**TASK STATEMENT**
Return every line below as is, leaving out the pictures.

/---

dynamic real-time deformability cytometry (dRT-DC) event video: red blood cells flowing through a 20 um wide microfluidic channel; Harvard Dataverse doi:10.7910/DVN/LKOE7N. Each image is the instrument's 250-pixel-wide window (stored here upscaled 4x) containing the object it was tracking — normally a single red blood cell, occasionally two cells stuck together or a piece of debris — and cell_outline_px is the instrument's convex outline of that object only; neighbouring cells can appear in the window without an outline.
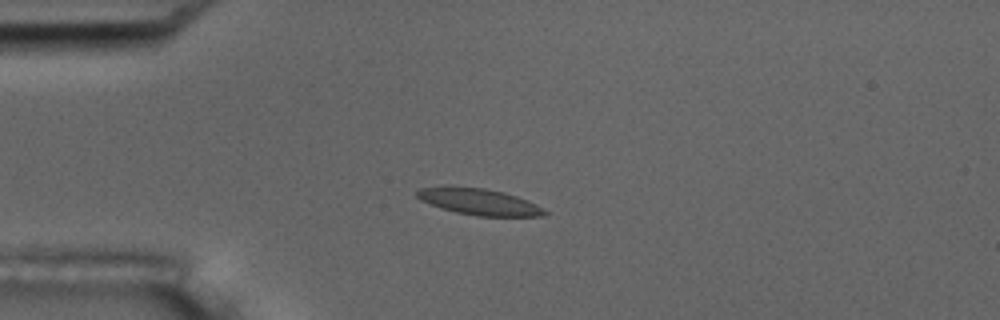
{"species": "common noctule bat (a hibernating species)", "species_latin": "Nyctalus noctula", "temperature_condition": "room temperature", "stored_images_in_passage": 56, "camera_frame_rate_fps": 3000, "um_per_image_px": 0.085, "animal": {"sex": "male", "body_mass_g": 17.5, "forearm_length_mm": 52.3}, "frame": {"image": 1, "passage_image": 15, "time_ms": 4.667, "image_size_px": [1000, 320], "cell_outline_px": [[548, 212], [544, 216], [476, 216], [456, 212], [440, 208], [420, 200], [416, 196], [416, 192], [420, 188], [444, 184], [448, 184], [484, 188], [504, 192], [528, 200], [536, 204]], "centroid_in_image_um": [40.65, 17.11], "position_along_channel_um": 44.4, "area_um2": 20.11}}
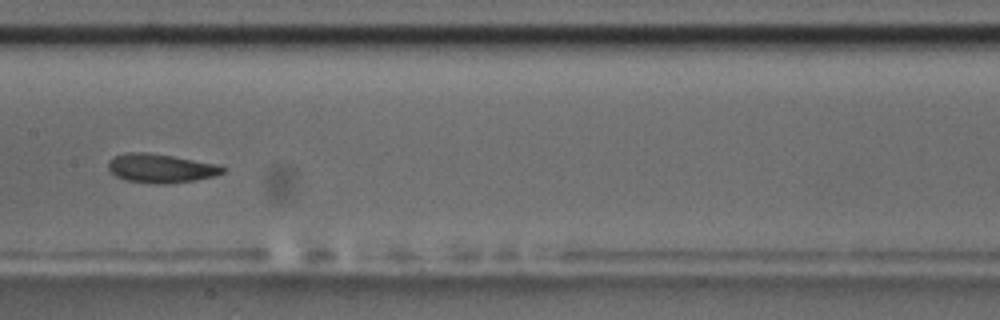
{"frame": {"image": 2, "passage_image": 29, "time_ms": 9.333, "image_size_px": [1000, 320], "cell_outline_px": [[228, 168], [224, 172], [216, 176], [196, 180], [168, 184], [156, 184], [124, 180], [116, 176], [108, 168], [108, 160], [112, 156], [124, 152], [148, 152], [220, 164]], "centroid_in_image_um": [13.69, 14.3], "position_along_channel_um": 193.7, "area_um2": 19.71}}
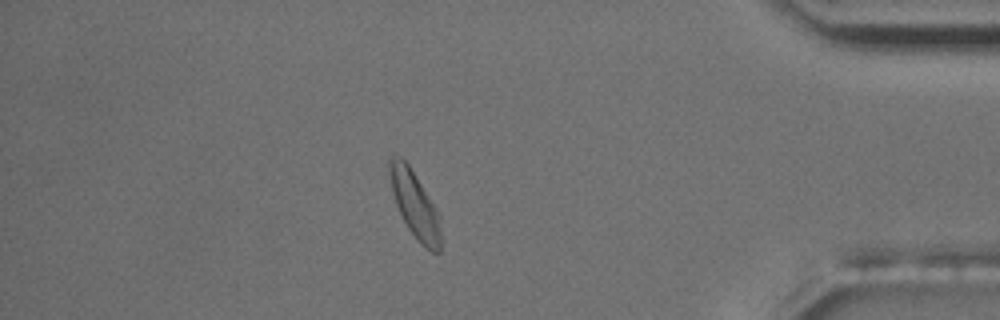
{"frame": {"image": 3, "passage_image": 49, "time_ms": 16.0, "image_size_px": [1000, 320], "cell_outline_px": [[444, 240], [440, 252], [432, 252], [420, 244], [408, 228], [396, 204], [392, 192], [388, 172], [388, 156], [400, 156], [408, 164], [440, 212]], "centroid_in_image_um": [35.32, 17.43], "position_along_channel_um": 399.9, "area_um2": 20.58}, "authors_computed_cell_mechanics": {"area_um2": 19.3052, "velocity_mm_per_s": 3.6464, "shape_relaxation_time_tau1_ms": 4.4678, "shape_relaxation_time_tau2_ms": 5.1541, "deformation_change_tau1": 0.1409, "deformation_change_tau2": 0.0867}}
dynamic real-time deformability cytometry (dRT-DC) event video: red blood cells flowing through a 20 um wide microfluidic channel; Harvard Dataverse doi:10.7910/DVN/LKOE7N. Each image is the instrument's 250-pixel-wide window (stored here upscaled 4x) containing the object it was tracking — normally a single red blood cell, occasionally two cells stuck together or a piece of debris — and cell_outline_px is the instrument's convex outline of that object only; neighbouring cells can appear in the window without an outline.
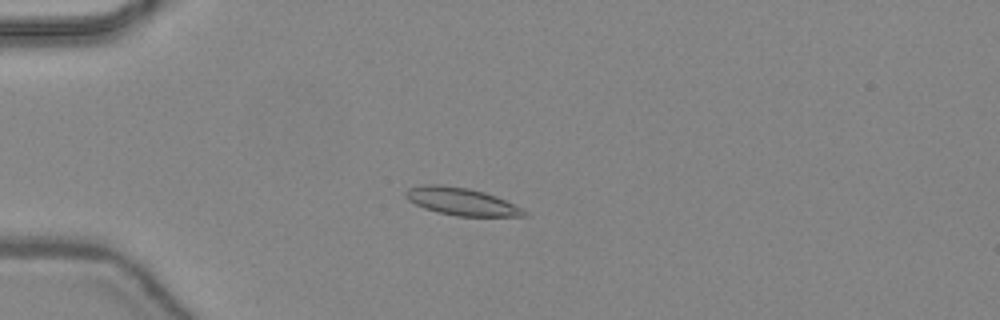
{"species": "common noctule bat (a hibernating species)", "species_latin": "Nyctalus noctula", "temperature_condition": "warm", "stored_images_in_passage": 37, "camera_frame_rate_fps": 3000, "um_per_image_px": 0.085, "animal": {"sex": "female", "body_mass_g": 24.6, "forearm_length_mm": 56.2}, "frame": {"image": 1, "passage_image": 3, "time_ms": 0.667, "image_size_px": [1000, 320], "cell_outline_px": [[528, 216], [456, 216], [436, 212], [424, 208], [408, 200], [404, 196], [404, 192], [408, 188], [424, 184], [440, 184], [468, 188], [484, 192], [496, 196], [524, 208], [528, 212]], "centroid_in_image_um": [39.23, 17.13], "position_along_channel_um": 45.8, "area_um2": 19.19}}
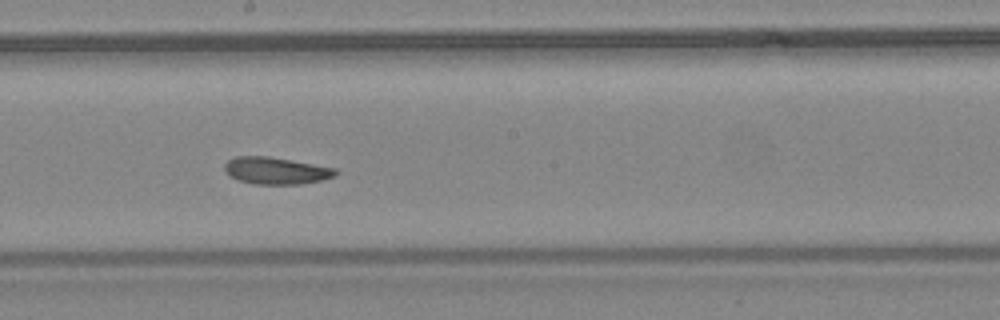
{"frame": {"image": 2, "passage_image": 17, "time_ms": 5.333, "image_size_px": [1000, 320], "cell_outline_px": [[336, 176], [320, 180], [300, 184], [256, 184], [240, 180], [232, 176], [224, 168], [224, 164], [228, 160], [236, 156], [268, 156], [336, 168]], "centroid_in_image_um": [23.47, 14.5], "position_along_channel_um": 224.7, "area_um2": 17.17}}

\---

**FULL ANSWER**
dynamic real-time deformability cytometry (dRT-DC) event video: red blood cells flowing through a 20 um wide microfluidic channel; Harvard Dataverse doi:10.7910/DVN/LKOE7N. Each image is the instrument's 250-pixel-wide window (stored here upscaled 4x) containing the object it was tracking — normally a single red blood cell, occasionally two cells stuck together or a piece of debris — and cell_outline_px is the instrument's convex outline of that object only; neighbouring cells can appear in the window without an outline.
{"species": "common noctule bat (a hibernating species)", "species_latin": "Nyctalus noctula", "temperature_condition": "room temperature", "stored_images_in_passage": 56, "camera_frame_rate_fps": 3000, "um_per_image_px": 0.085, "animal": {"sex": "male", "body_mass_g": 17.5, "forearm_length_mm": 52.3}, "frame": {"image": 1, "passage_image": 15, "time_ms": 4.667, "image_size_px": [1000, 320], "cell_outline_px": [[548, 212], [544, 216], [476, 216], [456, 212], [440, 208], [420, 200], [416, 196], [416, 192], [420, 188], [444, 184], [448, 184], [484, 188], [504, 192], [528, 200], [536, 204]], "centroid_in_image_um": [40.65, 17.11], "position_along_channel_um": 44.4, "area_um2": 20.11}}
{"frame": {"image": 2, "passage_image": 29, "time_ms": 9.333, "image_size_px": [1000, 320], "cell_outline_px": [[228, 168], [224, 172], [216, 176], [196, 180], [168, 184], [156, 184], [124, 180], [116, 176], [108, 168], [108, 160], [112, 156], [124, 152], [148, 152], [220, 164]], "centroid_in_image_um": [13.69, 14.3], "position_along_channel_um": 193.7, "area_um2": 19.71}}
{"frame": {"image": 3, "passage_image": 49, "time_ms": 16.0, "image_size_px": [1000, 320], "cell_outline_px": [[444, 240], [440, 252], [432, 252], [420, 244], [408, 228], [396, 204], [392, 192], [388, 172], [388, 156], [400, 156], [408, 164], [440, 212]], "centroid_in_image_um": [35.32, 17.43], "position_along_channel_um": 399.9, "area_um2": 20.58}, "authors_computed_cell_mechanics": {"area_um2": 19.3052, "velocity_mm_per_s": 3.6464, "shape_relaxation_time_tau1_ms": 4.4678, "shape_relaxation_time_tau2_ms": 5.1541, "deformation_change_tau1": 0.1409, "deformation_change_tau2": 0.0867}}
dynamic real-time deformability cytometry (dRT-DC) event video: red blood cells flowing through a 20 um wide microfluidic channel; Harvard Dataverse doi:10.7910/DVN/LKOE7N. Each image is the instrument's 250-pixel-wide window (stored here upscaled 4x) containing the object it was tracking — normally a single red blood cell, occasionally two cells stuck together or a piece of debris — and cell_outline_px is the instrument's convex outline of that object only; neighbouring cells can appear in the window without an outline.
{"species": "common noctule bat (a hibernating species)", "species_latin": "Nyctalus noctula", "temperature_condition": "warm", "stored_images_in_passage": 37, "camera_frame_rate_fps": 3000, "um_per_image_px": 0.085, "animal": {"sex": "female", "body_mass_g": 24.6, "forearm_length_mm": 56.2}, "frame": {"image": 1, "passage_image": 3, "time_ms": 0.667, "image_size_px": [1000, 320], "cell_outline_px": [[528, 216], [456, 216], [436, 212], [424, 208], [408, 200], [404, 196], [404, 192], [408, 188], [424, 184], [440, 184], [468, 188], [484, 192], [496, 196], [524, 208], [528, 212]], "centroid_in_image_um": [39.23, 17.13], "position_along_channel_um": 45.8, "area_um2": 19.19}}
{"frame": {"image": 2, "passage_image": 17, "time_ms": 5.333, "image_size_px": [1000, 320], "cell_outline_px": [[336, 176], [320, 180], [300, 184], [256, 184], [240, 180], [232, 176], [224, 168], [224, 164], [228, 160], [236, 156], [268, 156], [336, 168]], "centroid_in_image_um": [23.47, 14.5], "position_along_channel_um": 224.7, "area_um2": 17.17}}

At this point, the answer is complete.